The reaction is carried out in the temperature range T = 170-190 ° C and pressure P = 180-190 atm. Contact time is ~ 4 min. The reaction mixture at the outlet of the reactor is cooled and collected. Get the reaction mixture containing mirtanol 1 (63%), cis-mirtanol 1a (9%), myrtenol 3 (9%) and perilyl alcohol 8 (6%) (scheme 3). Compound 3 can also be subsequently converted to myrtanol 1 by a known method (G.W. Eigenmann, R.T. Arnold, J. Am. Chem. Soc., 1959, 81, 3440).

Scheme 3

Obviously, the reaction begins with the isomerization of epoxide 5 into products 3, 6, and 8. The use of the chosen heterogeneous catalyst allows isomerization of compound 5 with 100% conversion over a contact time of less than 4 minutes.

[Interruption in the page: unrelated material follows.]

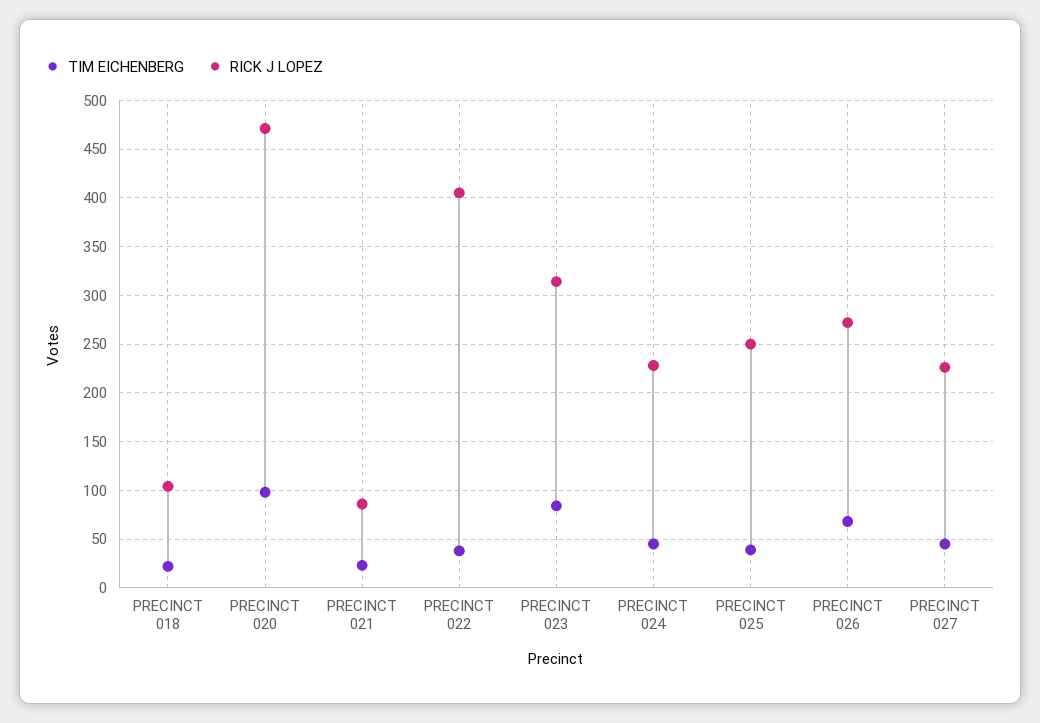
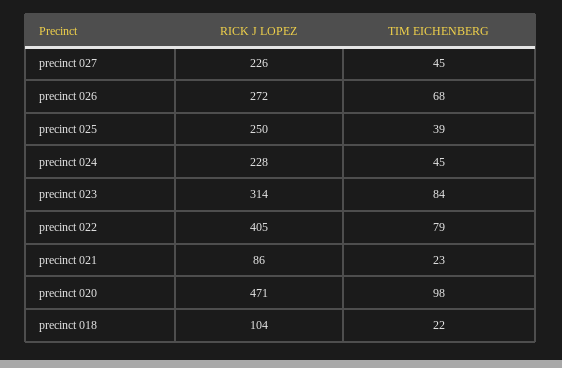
TIM EICHENBERG, PRECINCT 022: 40 -> 79

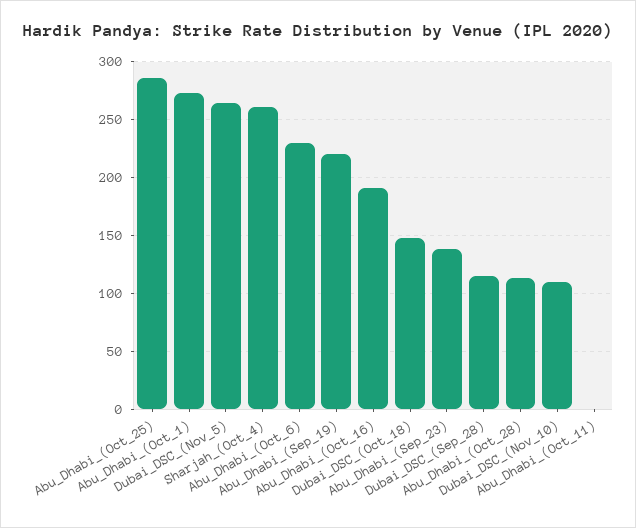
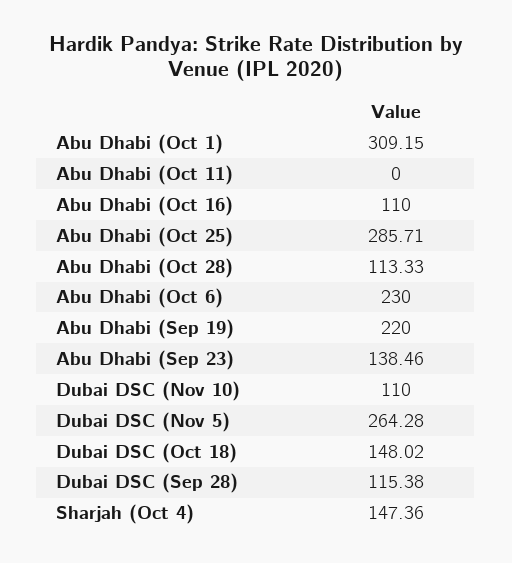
Abu_Dhabi_(Oct_1): 270 -> 309.15
Sharjah_(Oct_4): 260 -> 147.36
Abu_Dhabi_(Oct_16): 190 -> 110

Further transformations of aldehyde 6 are associated with its reduction to myrtanol 1 (Scheme 4), apparently according to the Meerwein-Pondorf-Verley reaction, isopropyl alcohol, which turns into acetone, acts as a reducing agent. Note that in the literature we have not found examples of the use of the Meerwein-Pondorf-Verley reaction to obtain compound 1.

Scheme

Thus, the proposed method allows to obtain myrtanol 1 from β-pinene 5 epoxide with an acceptable yield in one preparative stage within a contact time of less than 4 minutes without the use of expensive reagents and explosive solvents.

The invention is illustrated by the following example.

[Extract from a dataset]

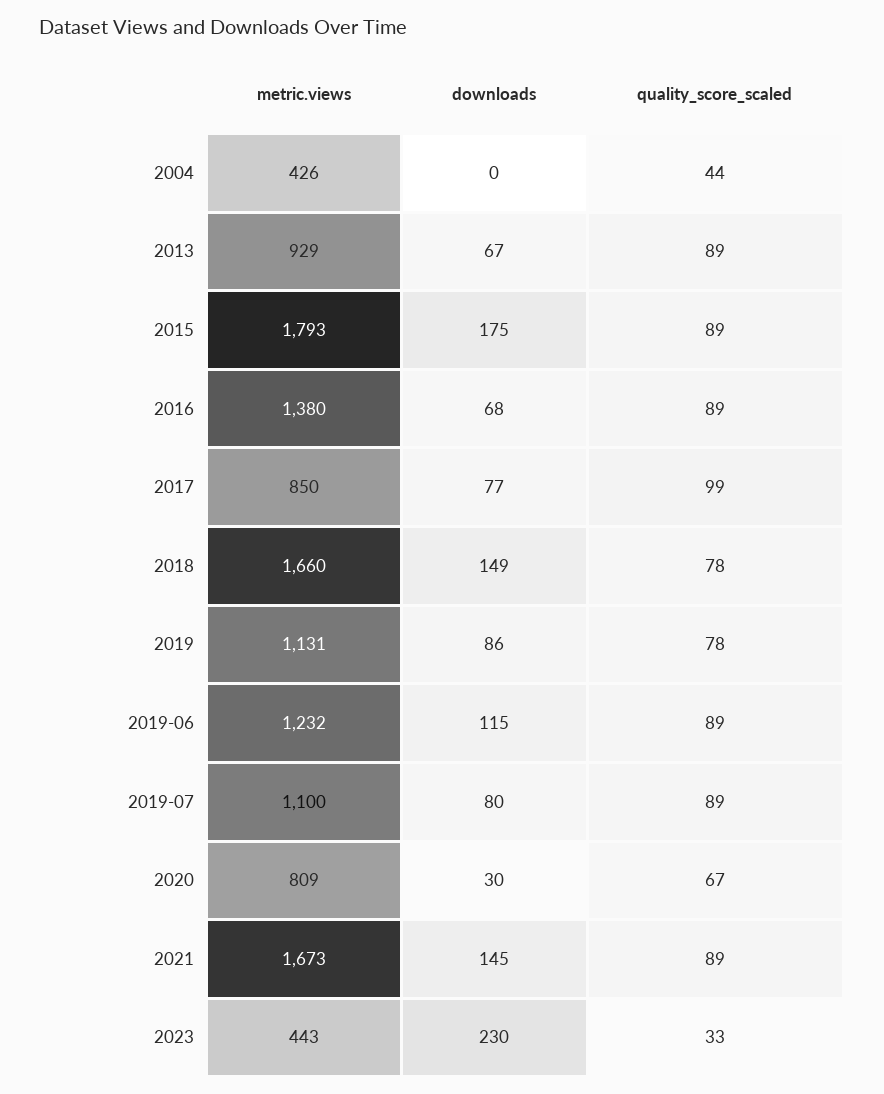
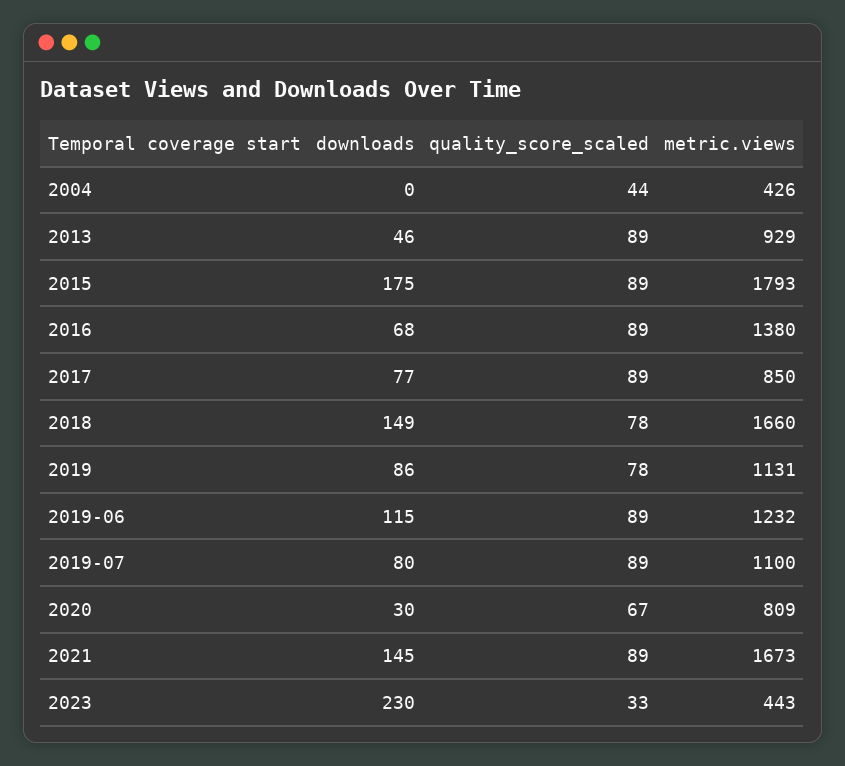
downloads, 2013: 67 -> 46
quality_score_scaled, 2017: 99 -> 89

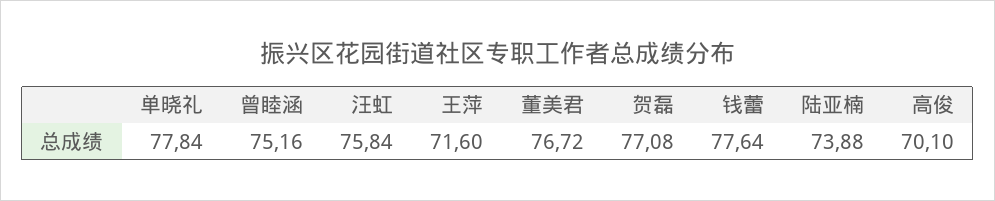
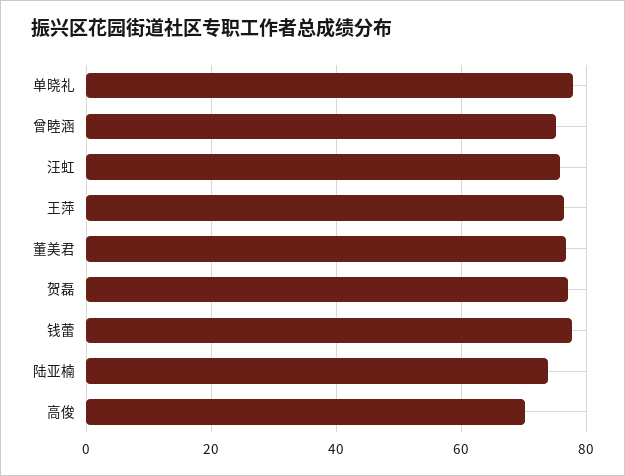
王萍: 71.6 -> 76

Example 1. Synthesis of mirtanol 1

The conversion of β-pinene 5 epoxide to myrtanol 1 is carried out using an experimental setup using a 3 m long tubular reactor with an inner diameter of 1.75 mm, into which 22.1 cm ³ (20.6 g) of a granular heterogeneous catalyst Al ₂ O ₃ is placed. Al ₂ O ₃ (Macherey-Nagel, pH 7 ± 0.5, BET free surface ~ 130 m ² / g) with a grain size of 50-200 μm was charged into the reactor.

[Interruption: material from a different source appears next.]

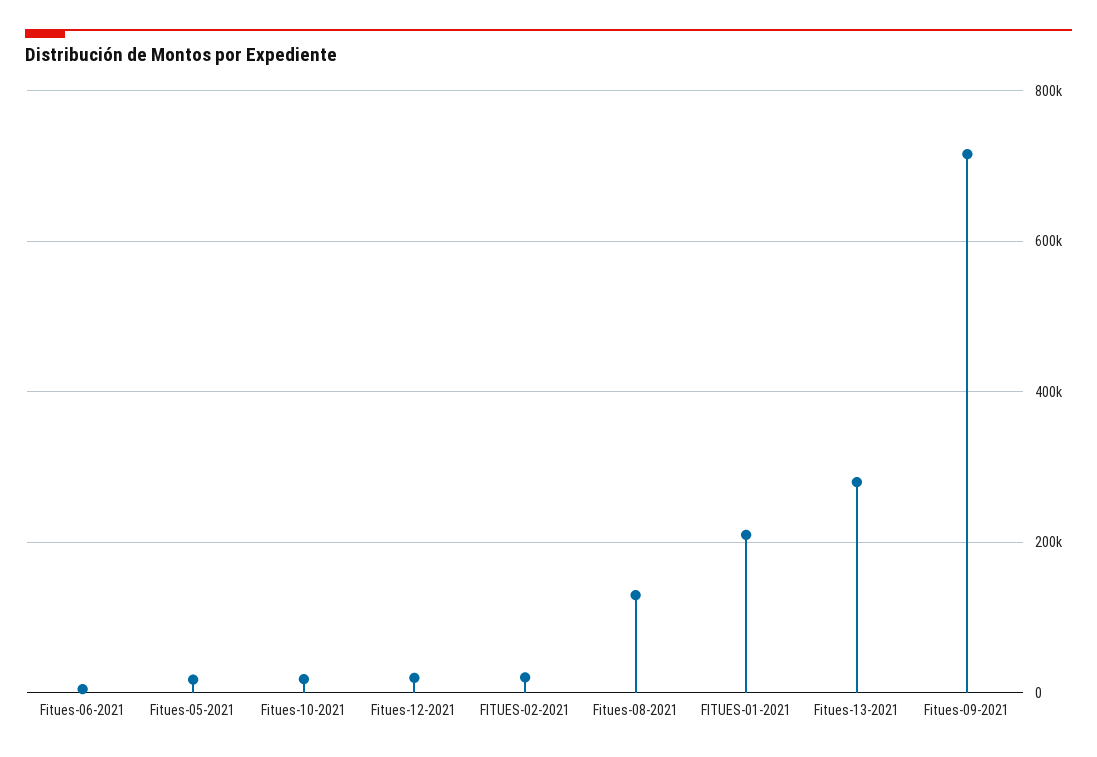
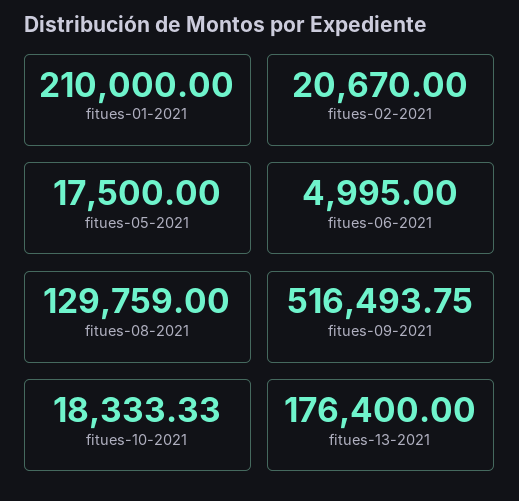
Fitues-12-2021: 20000 -> none
Fitues-13-2021: 280000 -> 176400
Fitues-09-2021: 720000 -> 516493.75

The initial mixture is fed into the reactor in two streams. The first stream - supercritical CO ₂ (flow rate 5.0 ml / min) - is fed through a syringe pump to the mixer located at the inlet of the reactor through a heat exchanger, where it is heated to the reaction temperature. The second stream (flow rate 2.0 ml / min) - a 1% solution of β-pinene 5 epoxide in isopropyl alcohol is fed into the same mixer using a piston pump.

The reaction is carried out in the temperature range T = 170-190 ° C and pressure P = 180-190 atm. Contact time is ~ 4 min. The reaction mixture at the outlet of the reactor is cooled and collected. Get the reaction mixture containing mirtanol 1 (63%), cis-mirtanol 1a (9%), myrtenol 3 (9%) and perilyl alcohol 8 (6%) (scheme 3).

As can be seen from the description, the invention solves the problem of the controlled one-step production of myrtanol 1 in the reactions of β-pinene 5 epoxide conversion in the selected supercritical solvent on a heterogeneous Al ₂ O ₃ catalyst and is aimed at obtaining a valuable compound for perfumery-cosmetic and pharmaceutical applications.

The implementation of chemical transformations in supercritical fluid-solvents can be the basis of modern technologies for the production of a wide class of industrially important organic compounds, medicinal and aromatic substances.

Claims (3)

1. The method of producing mirtanol in the conversion reactions of β-pinene epoxide in a solvent on a heterogeneous Al ₂ O ₃ catalyst, characterized in that the conversion reaction of β-pinene epoxide is carried out in a supercritical two-component solvent that includes CO ₂ and isopropyl alcohol. 2. The method according to claim 1, characterized in that it is carried out at a temperature of 170-190 ° C and a pressure of 180-190 atm. 3. The method according to claim 1, characterized in that it is carried out in a flow-through tube reactor.